By Mike Boyer
The Cincinnati Enquirer
An 84-year-old Cincinnati tradition is ending with the announcement that Husman Snack Foods will close its Over-the-Rhine potato chip plant early next year.
The company, part of Rochester-based Birds Eye Foods Inc., is moving production to a sister plant in Berlin, Pa., and relocating warehousing and distribution to a newer operation in Northern Kentucky.
The move won't affect availability of Husman's products on area store shelves, but it will mean the elimination of 53 production and management jobs at the company's plant at 1621 Moore St., where the company has operated for more than 50 years.
The company will employ about 16 at the new warehouse in Boone County. About 50 independent drivers who deliver to 300 retailers in about an 80-mile radius of Cincinnati won't be affected.
"This is emotionally difficult for me," said David Ray, general manager of Husman and its sister plant, Snyder of Berlin, in Berlin, Pa.
The company is providing severance benefits and help in finding new jobs to eight management employees and will negotiate severance with Teamsters Local 114, which represents 45 production workers.

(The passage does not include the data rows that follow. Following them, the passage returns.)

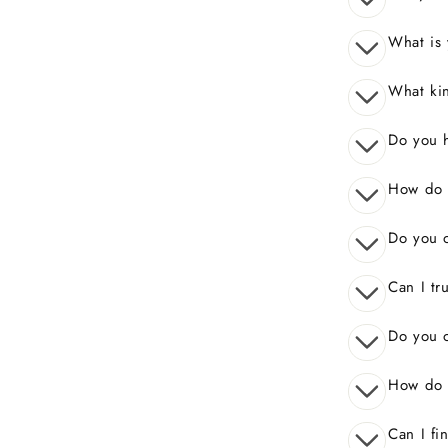
What is 
What kin
Do you 
How do I
Do you o
Can I tr
Do you o
How do 
Can I fi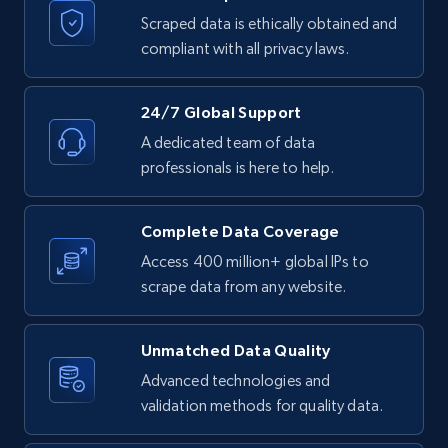
Etsy
Scraped data is ethically obtained and
compliant with all privacy laws.
URL, Product id, Listing inventory id, Title, Rating,
Reviews count shop, Reviews count item, Initial
price, and more.
24/7 Global Support
A dedicated team of data
1.9K+
323+
Start free trial
professionals is here to help.
Complete Data Coverage
Etsy - Collect data on products using
Access 400 million+ global IPs to
specified keywords
scrape data from any website.
URL, Product id, Listing inventory id, Title, Rating,
Reviews count shop, Reviews count item, Initial
price, and more.
Unmatched Data Quality
Advanced technologies and
validation methods for quality data.
1.9K+
323+
Start free trial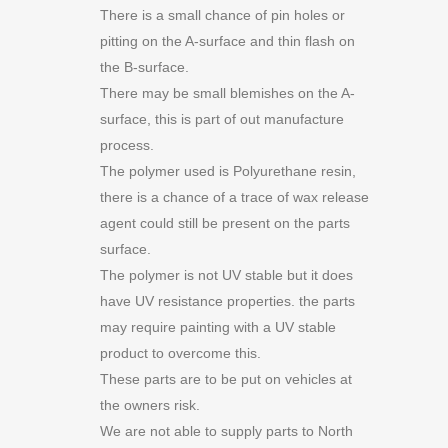
There is a small chance of pin holes or
pitting on the A-surface and thin flash on
the B-surface.
There may be small blemishes on the A-
surface, this is part of out manufacture
process.
The polymer used is Polyurethane resin,
there is a chance of a trace of wax release
agent could still be present on the parts
surface.
The polymer is not UV stable but it does
have UV resistance properties. the parts
may require painting with a UV stable
product to overcome this.
These parts are to be put on vehicles at
the owners risk.
We are not able to supply parts to North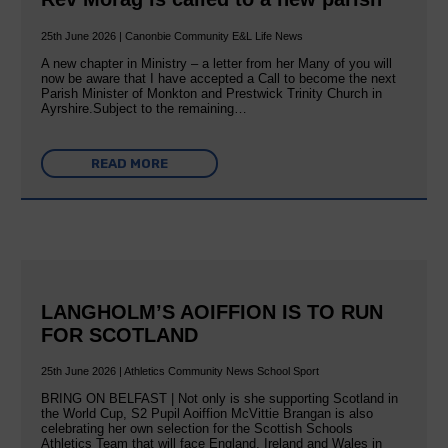
25th June 2026 | Canonbie Community E&L Life News
A new chapter in Ministry – a letter from her Many of you will
now be aware that I have accepted a Call to become the next
Parish Minister of Monkton and Prestwick Trinity Church in
Ayrshire.Subject to the remaining…
READ MORE
LANGHOLM’S AOIFFION IS TO RUN
FOR SCOTLAND
25th June 2026 | Athletics Community News School Sport
BRING ON BELFAST | Not only is she supporting Scotland in
the World Cup, S2 Pupil Aoiffion McVittie Brangan is also
celebrating her own selection for the Scottish Schools
Athletics Team that will face England, Ireland and Wales in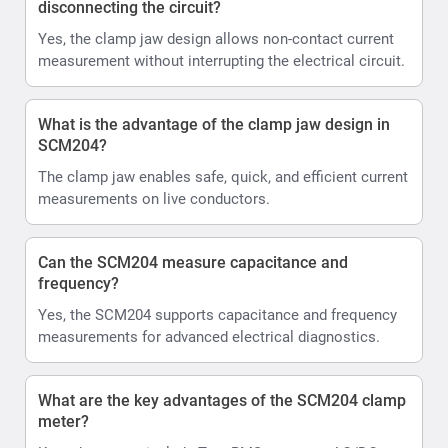
disconnecting the circuit?
Yes, the clamp jaw design allows non-contact current
measurement without interrupting the electrical circuit.
What is the advantage of the clamp jaw design in
SCM204?
The clamp jaw enables safe, quick, and efficient current
measurements on live conductors.
Can the SCM204 measure capacitance and
frequency?
Yes, the SCM204 supports capacitance and frequency
measurements for advanced electrical diagnostics.
What are the key advantages of the SCM204 clamp
meter?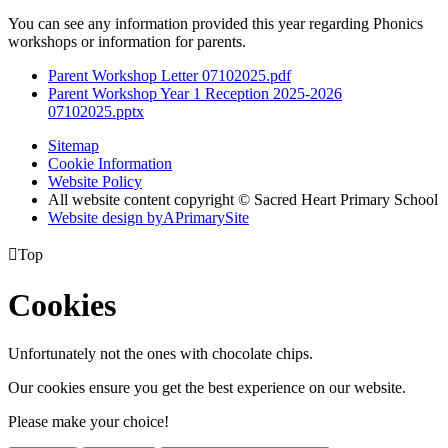
You can see any information provided this year regarding Phonics
workshops or information for parents.
Parent Workshop Letter 07102025.pdf
Parent Workshop Year 1 Reception 2025-2026
07102025.pptx
Sitemap
Cookie Information
Website Policy
All website content copyright © Sacred Heart Primary School
Website design by
A
PrimarySite

Top
Cookies
Unfortunately not the ones with chocolate chips.
Our cookies ensure you get the best experience on our website.
Please make your choice!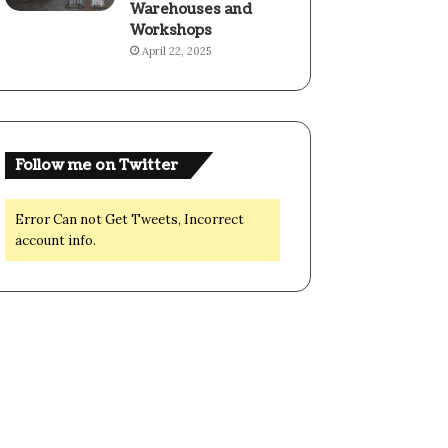
Warehouses and
Workshops
April 22, 2025
Follow me on Twitter
Error Can not Get Tweets, Incorrect
account info.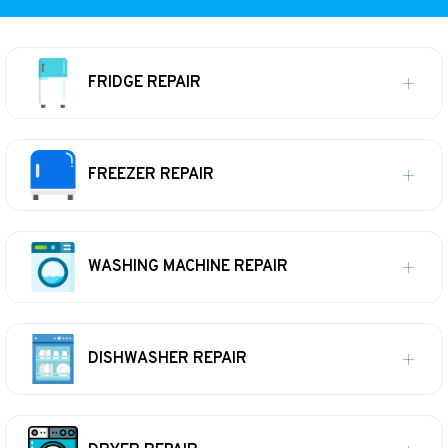
FRIDGE REPAIR
FREEZER REPAIR
WASHING MACHINE REPAIR
DISHWASHER REPAIR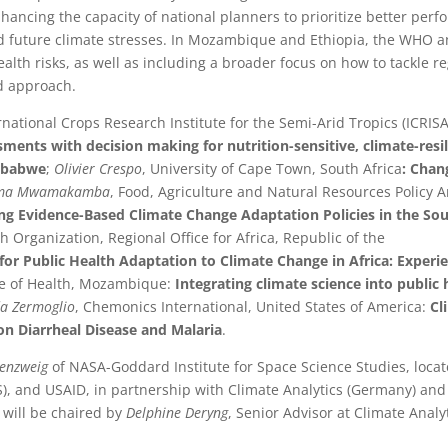
nhancing the capacity of national planners to prioritize better perf
 future climate stresses. In Mozambique and Ethiopia, the WHO 
ealth risks, as well as including a broader focus on how to tackle r
d approach.
ernational Crops Research Institute for the Semi-Arid Tropics (ICRISA
sments with decision making for nutrition-sensitive, climate-resi
imbabwe
;
Olivier Crespo
, University of Cape Town, South Africa
: Chan
dema Mwamakamba
, Food, Agriculture and Natural Resources Policy A
ing Evidence-Based Climate Change Adaptation Policies in the So
h Organization, Regional Office for Africa, Republic of the
 Public Health Adaptation to Climate Change in Africa: Experie
ute of Health, Mozambique:
Integrating climate science into public 
a Zermoglio
, Chemonics International, United States of America:
Cl
n Diarrheal Disease and Malaria
.
senzweig
of NASA-Goddard Institute for Space Science Studies, locat
S), and USAID, in partnership with Climate Analytics (Germany) an
 will be chaired by
Delphine Deryng
, Senior Advisor at Climate Analyt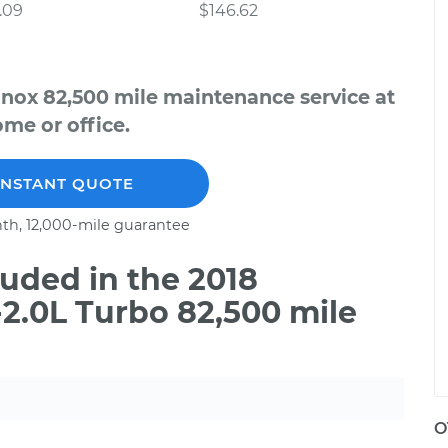
.09
$146.62
inox 82,500 mile maintenance service at
me or office.
INSTANT QUOTE
th, 12,000-mile guarantee
uded in the 2018
2.0L Turbo 82,500 mile
O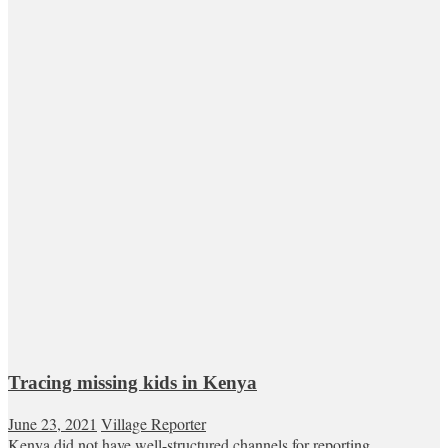
Tracing missing kids in Kenya
June 23, 2021
Village Reporter
Kenya did not have well-structured channels for reporting,...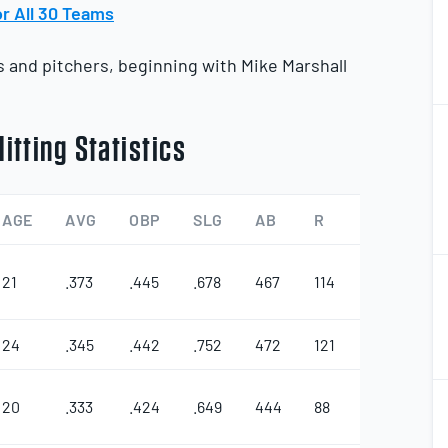
r All 30 Teams
rs and pitchers, beginning with Mike Marshall
2
2
itting Statistics
AGE
AVG
OBP
SLG
AB
R
2B
3B
2
2
21
.373
.445
.678
467
114
25
7
24
.345
.442
.752
472
121
22
10
2
2
20
.333
.424
.649
444
88
26
3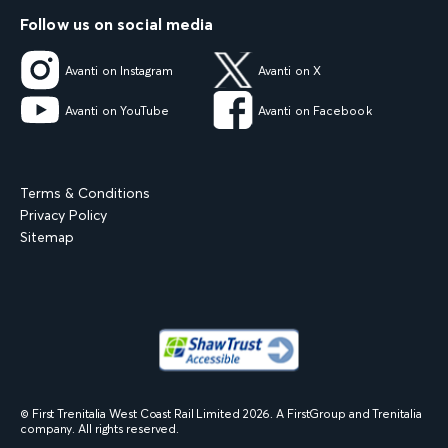
Follow us on social media
Avanti on Instagram
Avanti on X
Avanti on YouTube
Avanti on Facebook
Terms & Conditions
Privacy Policy
Sitemap
© First Trenitalia West Coast Rail Limited
2026
. A FirstGroup and Trenitalia
company. All rights reserved.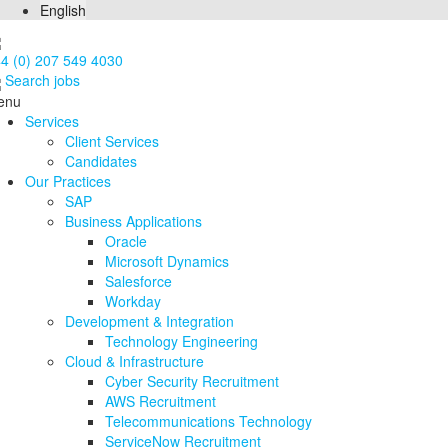
English
4 (0) 207 549 4030
Search jobs
enu
Services
Client Services
Candidates
Our Practices
SAP
Business Applications
Oracle
Microsoft Dynamics
Salesforce
Workday
Development & Integration
Technology Engineering
Cloud & Infrastructure
Cyber Security Recruitment
AWS Recruitment
Telecommunications Technology
ServiceNow Recruitment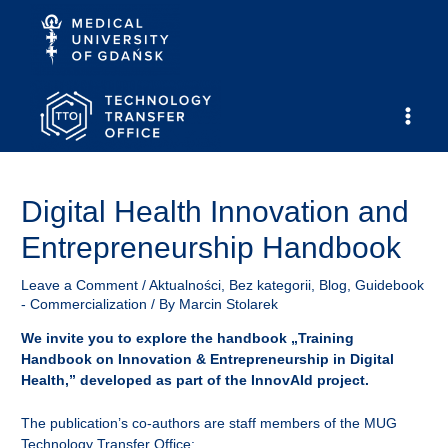
Skip
to
content
Main
Men
Digital Health Innovation and
Entrepreneurship Handbook
Leave a Comment
/
Aktualności
,
Bez kategorii
,
Blog
,
Guidebook
- Commercialization
/ By
Marcin Stolarek
We invite you to explore the handbook „Training
Handbook on Innovation & Entrepreneurship in Digital
Health,” developed as part of the InnovAId project.
The publication’s co-authors are staff members of the MUG
Technology Transfer Office: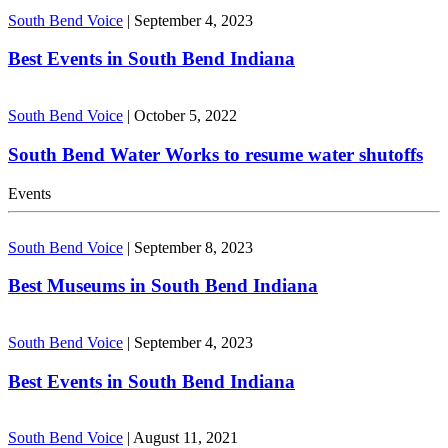
South Bend Voice
|
September 4, 2023
Best Events in South Bend Indiana
South Bend Voice
|
October 5, 2022
South Bend Water Works to resume water shutoffs
Events
South Bend Voice
|
September 8, 2023
Best Museums in South Bend Indiana
South Bend Voice
|
September 4, 2023
Best Events in South Bend Indiana
South Bend Voice
|
August 11, 2021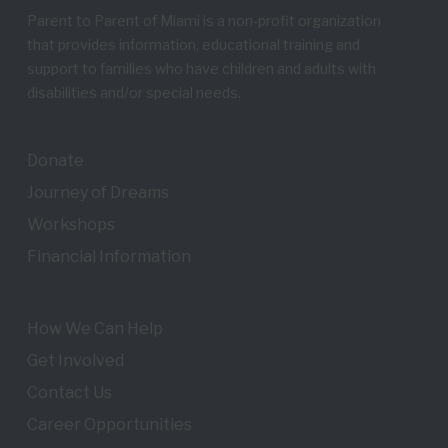
Parent to Parent of Miami is a non-profit organization
that provides information, educational training and
support to families who have children and adults with
disabilities and/or special needs.
Donate
Journey of Dreams
Workshops
Financial Information
How We Can Help
Get Involved
Contact Us
Career Opportunities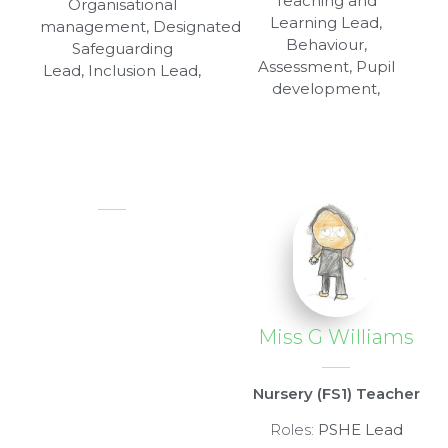
Teaching and
Organisational
Learning Lead,
management, Designated
Behaviour,
Safeguarding
Assessment, Pupil
Lead, Inclusion Lead,
development,
Miss G Williams
Nursery (FS1) Teacher
Roles:
PSHE Lead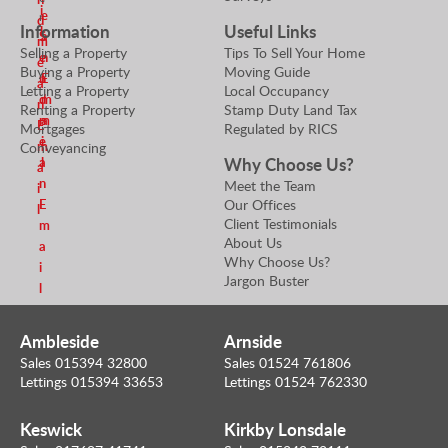
i
e
r
d
Information
Useful Links
l
S
a
m
Selling a Property
Tips To Sell Your Home
e
n
e
Buying a Property
Moving Guide
n
E
a
Letting a Property
Local Occupancy
d
m
n
Renting a Property
Stamp Duty Land Tax
m
a
E
Mortgages
Regulated by RICS
e
i
m
Conveyancing
Why Choose Us?
a
l
a
n
Meet the Team
i
Our Offices
E
l
Client Testimonials
m
About Us
a
Why Choose Us?
i
Jargon Buster
l
Ambleside
Arnside
Sales 015394 32800
Sales 01524 761806
Lettings 015394 33653
Lettings 01524 762330
Keswick
Kirkby Lonsdale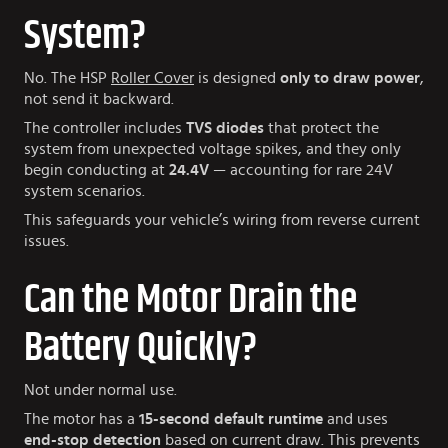
System?
No. The HSP
Roller Cover
is designed
only to draw power
,
not send it backward.
The controller includes
TVS diodes
that protect the
system from unexpected voltage spikes, and they only
begin conducting at
24.4V
— accounting for rare 24V
system scenarios.
This safeguards your vehicle’s wiring from reverse current
issues.
Can the Motor Drain the
Battery Quickly?
Not under normal use.
The motor has a
15-second default runtime
and uses
end-stop detection
based on current draw. This prevents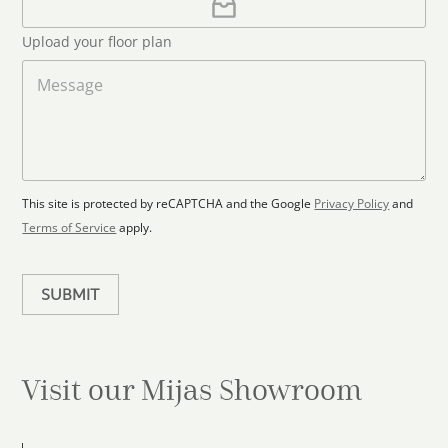
l
p
d
*
l
S
Upload your floor plan
o
t
a
M
a
d
e
F
s
t
l
s
e
o
a
s
o
g
+
r
e
1
p
This site is protected by reCAPTCHA and the Google
Privacy Policy
and
l
Terms of Service
apply.
a
n
SUBMIT
Visit our Mijas
Showroom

Ray, who was plant manager at Husman in the early 1990s, said many of the plant workers have 25 to 30 years or more with the company.
"This decision in no way reflects on the people at the plant," he said.
Rather, he said, it was a matter of economics.
Husman has annual sales of about $14 million and is profitable. But an investment of more than $2 million in the Over-The-Rhine plant would be required to bring it up to the company's requirements.
"It's not financially viable," Ray said.
The three-story Over-The-Rhine plant is old and requires a lot of additional product handling. Husman operates only one shift while the Snyder plant operates three shifts.
Additionally, the company is eliminating use of hydrogenated oils to fry its products and replacing with another type of oil. Ray said the plant's existing fryers are not compatible with the new oil and would have to be replaced.
The company dates from 1919 when paper bag salesman Harry Husman began making chips locally because area stores relied on out-of-town suppliers. The company was sold to the Frank Herschede Co. in 1958, which operated the business until it was sold to what is today Birds Eye in 1990.
Closing of the plant means that Grippo Foods Inc., in Groesbeck is the last local potato chip maker.